The Lepidosaurs also radiated during the Mesozoic, but did not do so as dramatically as the Archosaurs. Today, the surviving representatives are the Squamata (lizards and the derived snakes) and their sister group, the Sphenodonts with two surviving relict species of Tuatara native to New Zealand. The tuatara maintains the most primitive amniote characteristics, and so is very valuable in studying the phylogeny of diapsid reptiles. The derived squamates, the modern lizards and snakes, have scales, a double hinged jaw (particularly important in snakes), and a hinge on the top of their skull.
Things to Know:
1. Know the adaptive benefits of jaws, colonizing land, and an egg.

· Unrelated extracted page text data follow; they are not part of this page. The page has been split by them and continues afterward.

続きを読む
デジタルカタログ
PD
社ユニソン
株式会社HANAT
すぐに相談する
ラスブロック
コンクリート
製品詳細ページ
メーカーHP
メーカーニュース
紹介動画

2. Know the reproductive differences among the monotremes, marsupials, and placentals. What advantages were there for marsupial and then placental reproductive strategies?
3. Know how a bird's respiratory system is more efficient than a mammal's, and how the evolution of feathers for flight may have occurred.
Study Question:
1. What was happening to tectonic plates in the Permian, and why did this gie an advantage to the amniotes?